--- Given data ---

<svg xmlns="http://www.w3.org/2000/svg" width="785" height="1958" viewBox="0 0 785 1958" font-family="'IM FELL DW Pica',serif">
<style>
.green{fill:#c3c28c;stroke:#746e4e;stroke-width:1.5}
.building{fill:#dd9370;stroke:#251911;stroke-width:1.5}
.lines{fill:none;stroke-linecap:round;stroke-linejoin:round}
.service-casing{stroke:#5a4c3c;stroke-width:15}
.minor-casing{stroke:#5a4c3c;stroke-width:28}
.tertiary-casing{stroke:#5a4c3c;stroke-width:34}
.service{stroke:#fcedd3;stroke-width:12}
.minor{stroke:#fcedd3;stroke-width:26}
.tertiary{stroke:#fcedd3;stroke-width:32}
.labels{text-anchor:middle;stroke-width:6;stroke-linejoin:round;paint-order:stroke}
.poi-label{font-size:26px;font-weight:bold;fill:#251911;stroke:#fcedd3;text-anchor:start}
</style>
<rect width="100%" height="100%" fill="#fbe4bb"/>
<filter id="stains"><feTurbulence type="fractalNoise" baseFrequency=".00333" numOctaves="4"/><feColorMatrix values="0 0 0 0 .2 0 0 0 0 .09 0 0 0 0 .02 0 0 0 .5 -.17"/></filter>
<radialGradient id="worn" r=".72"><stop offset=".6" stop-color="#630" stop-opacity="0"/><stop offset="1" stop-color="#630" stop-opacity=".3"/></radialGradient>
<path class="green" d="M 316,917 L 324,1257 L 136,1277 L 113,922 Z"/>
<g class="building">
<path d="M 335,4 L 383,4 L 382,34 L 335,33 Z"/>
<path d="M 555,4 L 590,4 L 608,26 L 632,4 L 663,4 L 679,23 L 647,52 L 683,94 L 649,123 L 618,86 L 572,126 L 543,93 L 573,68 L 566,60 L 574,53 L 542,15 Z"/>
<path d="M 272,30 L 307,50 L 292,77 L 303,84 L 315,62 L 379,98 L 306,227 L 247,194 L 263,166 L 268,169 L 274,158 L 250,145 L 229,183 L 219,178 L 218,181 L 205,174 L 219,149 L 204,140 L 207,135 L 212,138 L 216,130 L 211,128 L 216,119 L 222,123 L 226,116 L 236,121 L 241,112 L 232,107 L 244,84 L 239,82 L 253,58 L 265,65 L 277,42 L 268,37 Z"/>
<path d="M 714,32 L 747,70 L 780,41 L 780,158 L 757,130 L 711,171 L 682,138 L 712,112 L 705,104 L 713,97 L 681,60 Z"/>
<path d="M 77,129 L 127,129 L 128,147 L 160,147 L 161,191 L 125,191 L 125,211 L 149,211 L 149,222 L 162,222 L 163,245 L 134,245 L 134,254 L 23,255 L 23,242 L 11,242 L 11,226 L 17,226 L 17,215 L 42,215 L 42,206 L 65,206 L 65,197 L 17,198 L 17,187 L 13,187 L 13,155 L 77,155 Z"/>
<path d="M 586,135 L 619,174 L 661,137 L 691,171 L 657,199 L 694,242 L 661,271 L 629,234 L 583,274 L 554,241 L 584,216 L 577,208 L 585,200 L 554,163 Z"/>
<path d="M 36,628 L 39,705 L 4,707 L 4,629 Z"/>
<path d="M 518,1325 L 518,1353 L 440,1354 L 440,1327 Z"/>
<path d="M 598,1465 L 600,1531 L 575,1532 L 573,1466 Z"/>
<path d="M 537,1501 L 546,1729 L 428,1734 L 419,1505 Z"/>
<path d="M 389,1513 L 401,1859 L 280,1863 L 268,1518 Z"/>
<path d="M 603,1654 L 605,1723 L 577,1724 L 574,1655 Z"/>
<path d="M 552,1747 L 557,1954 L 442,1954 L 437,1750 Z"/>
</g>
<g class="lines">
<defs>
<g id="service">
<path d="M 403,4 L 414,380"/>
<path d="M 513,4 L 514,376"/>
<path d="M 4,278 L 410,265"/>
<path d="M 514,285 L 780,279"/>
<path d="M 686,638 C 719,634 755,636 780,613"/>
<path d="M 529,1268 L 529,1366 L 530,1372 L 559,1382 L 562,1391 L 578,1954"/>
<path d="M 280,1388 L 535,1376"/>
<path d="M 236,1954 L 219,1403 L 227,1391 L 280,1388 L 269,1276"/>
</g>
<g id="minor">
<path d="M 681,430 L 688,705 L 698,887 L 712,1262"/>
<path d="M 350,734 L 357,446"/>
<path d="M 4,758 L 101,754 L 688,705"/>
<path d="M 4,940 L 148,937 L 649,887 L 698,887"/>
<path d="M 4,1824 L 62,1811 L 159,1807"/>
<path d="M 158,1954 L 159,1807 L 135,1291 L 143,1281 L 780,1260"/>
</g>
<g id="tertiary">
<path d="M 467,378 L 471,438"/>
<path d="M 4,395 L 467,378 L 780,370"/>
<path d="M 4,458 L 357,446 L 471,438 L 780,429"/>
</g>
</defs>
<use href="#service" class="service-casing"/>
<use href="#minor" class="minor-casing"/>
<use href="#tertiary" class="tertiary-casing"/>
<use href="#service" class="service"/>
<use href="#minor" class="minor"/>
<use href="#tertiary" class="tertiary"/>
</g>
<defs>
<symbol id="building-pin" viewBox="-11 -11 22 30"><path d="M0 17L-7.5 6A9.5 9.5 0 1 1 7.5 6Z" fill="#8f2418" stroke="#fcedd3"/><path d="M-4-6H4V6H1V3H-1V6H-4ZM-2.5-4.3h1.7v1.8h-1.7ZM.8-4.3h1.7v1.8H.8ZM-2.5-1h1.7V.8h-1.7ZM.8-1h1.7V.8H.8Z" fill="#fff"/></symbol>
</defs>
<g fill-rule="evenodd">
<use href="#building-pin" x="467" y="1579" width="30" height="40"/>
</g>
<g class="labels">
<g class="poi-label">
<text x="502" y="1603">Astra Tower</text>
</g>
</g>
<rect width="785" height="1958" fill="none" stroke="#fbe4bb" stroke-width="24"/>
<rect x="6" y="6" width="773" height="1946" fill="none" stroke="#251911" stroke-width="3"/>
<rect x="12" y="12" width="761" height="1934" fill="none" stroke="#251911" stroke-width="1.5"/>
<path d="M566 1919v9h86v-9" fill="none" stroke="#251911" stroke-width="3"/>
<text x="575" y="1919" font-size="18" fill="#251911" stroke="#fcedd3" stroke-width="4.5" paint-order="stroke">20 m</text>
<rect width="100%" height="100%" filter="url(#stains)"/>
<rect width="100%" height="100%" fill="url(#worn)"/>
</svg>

---

What you are asked to do:
Reproduce the data exactly, character for character.

Result of the task:
<svg xmlns="http://www.w3.org/2000/svg" width="785" height="1958" viewBox="0 0 785 1958" font-family="'IM FELL DW Pica',serif">
<style>
.green{fill:#c3c28c;stroke:#746e4e;stroke-width:1.5}
.building{fill:#dd9370;stroke:#251911;stroke-width:1.5}
.lines{fill:none;stroke-linecap:round;stroke-linejoin:round}
.service-casing{stroke:#5a4c3c;stroke-width:15}
.minor-casing{stroke:#5a4c3c;stroke-width:28}
.tertiary-casing{stroke:#5a4c3c;stroke-width:34}
.service{stroke:#fcedd3;stroke-width:12}
.minor{stroke:#fcedd3;stroke-width:26}
.tertiary{stroke:#fcedd3;stroke-width:32}
.labels{text-anchor:middle;stroke-width:6;stroke-linejoin:round;paint-order:stroke}
.poi-label{font-size:26px;font-weight:bold;fill:#251911;stroke:#fcedd3;text-anchor:start}
</style>
<rect width="100%" height="100%" fill="#fbe4bb"/>
<filter id="stains"><feTurbulence type="fractalNoise" baseFrequency=".00333" numOctaves="4"/><feColorMatrix values="0 0 0 0 .2 0 0 0 0 .09 0 0 0 0 .02 0 0 0 .5 -.17"/></filter>
<radialGradient id="worn" r=".72"><stop offset=".6" stop-color="#630" stop-opacity="0"/><stop offset="1" stop-color="#630" stop-opacity=".3"/></radialGradient>
<path class="green" d="M 316,917 L 324,1257 L 136,1277 L 113,922 Z"/>
<g class="building">
<path d="M 335,4 L 383,4 L 382,34 L 335,33 Z"/>
<path d="M 555,4 L 590,4 L 608,26 L 632,4 L 663,4 L 679,23 L 647,52 L 683,94 L 649,123 L 618,86 L 572,126 L 543,93 L 573,68 L 566,60 L 574,53 L 542,15 Z"/>
<path d="M 272,30 L 307,50 L 292,77 L 303,84 L 315,62 L 379,98 L 306,227 L 247,194 L 263,166 L 268,169 L 274,158 L 250,145 L 229,183 L 219,178 L 218,181 L 205,174 L 219,149 L 204,140 L 207,135 L 212,138 L 216,130 L 211,128 L 216,119 L 222,123 L 226,116 L 236,121 L 241,112 L 232,107 L 244,84 L 239,82 L 253,58 L 265,65 L 277,42 L 268,37 Z"/>
<path d="M 714,32 L 747,70 L 780,41 L 780,158 L 757,130 L 711,171 L 682,138 L 712,112 L 705,104 L 713,97 L 681,60 Z"/>
<path d="M 77,129 L 127,129 L 128,147 L 160,147 L 161,191 L 125,191 L 125,211 L 149,211 L 149,222 L 162,222 L 163,245 L 134,245 L 134,254 L 23,255 L 23,242 L 11,242 L 11,226 L 17,226 L 17,215 L 42,215 L 42,206 L 65,206 L 65,197 L 17,198 L 17,187 L 13,187 L 13,155 L 77,155 Z"/>
<path d="M 586,135 L 619,174 L 661,137 L 691,171 L 657,199 L 694,242 L 661,271 L 629,234 L 583,274 L 554,241 L 584,216 L 577,208 L 585,200 L 554,163 Z"/>
<path d="M 36,628 L 39,705 L 4,707 L 4,629 Z"/>
<path d="M 518,1325 L 518,1353 L 440,1354 L 440,1327 Z"/>
<path d="M 598,1465 L 600,1531 L 575,1532 L 573,1466 Z"/>
<path d="M 537,1501 L 546,1729 L 428,1734 L 419,1505 Z"/>
<path d="M 389,1513 L 401,1859 L 280,1863 L 268,1518 Z"/>
<path d="M 603,1654 L 605,1723 L 577,1724 L 574,1655 Z"/>
<path d="M 552,1747 L 557,1954 L 442,1954 L 437,1750 Z"/>
</g>
<g class="lines">
<defs>
<g id="service">
<path d="M 403,4 L 414,380"/>
<path d="M 513,4 L 514,376"/>
<path d="M 4,278 L 410,265"/>
<path d="M 514,285 L 780,279"/>
<path d="M 686,638 C 719,634 755,636 780,613"/>
<path d="M 529,1268 L 529,1366 L 530,1372 L 559,1382 L 562,1391 L 578,1954"/>
<path d="M 280,1388 L 535,1376"/>
<path d="M 236,1954 L 219,1403 L 227,1391 L 280,1388 L 269,1276"/>
</g>
<g id="minor">
<path d="M 681,430 L 688,705 L 698,887 L 712,1262"/>
<path d="M 350,734 L 357,446"/>
<path d="M 4,758 L 101,754 L 688,705"/>
<path d="M 4,940 L 148,937 L 649,887 L 698,887"/>
<path d="M 4,1824 L 62,1811 L 159,1807"/>
<path d="M 158,1954 L 159,1807 L 135,1291 L 143,1281 L 780,1260"/>
</g>
<g id="tertiary">
<path d="M 467,378 L 471,438"/>
<path d="M 4,395 L 467,378 L 780,370"/>
<path d="M 4,458 L 357,446 L 471,438 L 780,429"/>
</g>
</defs>
<use href="#service" class="service-casing"/>
<use href="#minor" class="minor-casing"/>
<use href="#tertiary" class="tertiary-casing"/>
<use href="#service" class="service"/>
<use href="#minor" class="minor"/>
<use href="#tertiary" class="tertiary"/>
</g>
<defs>
<symbol id="building-pin" viewBox="-11 -11 22 30"><path d="M0 17L-7.5 6A9.5 9.5 0 1 1 7.5 6Z" fill="#8f2418" stroke="#fcedd3"/><path d="M-4-6H4V6H1V3H-1V6H-4ZM-2.5-4.3h1.7v1.8h-1.7ZM.8-4.3h1.7v1.8H.8ZM-2.5-1h1.7V.8h-1.7ZM.8-1h1.7V.8H.8Z" fill="#fff"/></symbol>
</defs>
<g fill-rule="evenodd">
<use href="#building-pin" x="467" y="1579" width="30" height="40"/>
</g>
<g class="labels">
<g class="poi-label">
<text x="502" y="1603">Astra Tower</text>
</g>
</g>
<rect width="785" height="1958" fill="none" stroke="#fbe4bb" stroke-width="24"/>
<rect x="6" y="6" width="773" height="1946" fill="none" stroke="#251911" stroke-width="3"/>
<rect x="12" y="12" width="761" height="1934" fill="none" stroke="#251911" stroke-width="1.5"/>
<path d="M566 1919v9h86v-9" fill="none" stroke="#251911" stroke-width="3"/>
<text x="575" y="1919" font-size="18" fill="#251911" stroke="#fcedd3" stroke-width="4.5" paint-order="stroke">20 m</text>
<rect width="100%" height="100%" filter="url(#stains)"/>
<rect width="100%" height="100%" fill="url(#worn)"/>
</svg>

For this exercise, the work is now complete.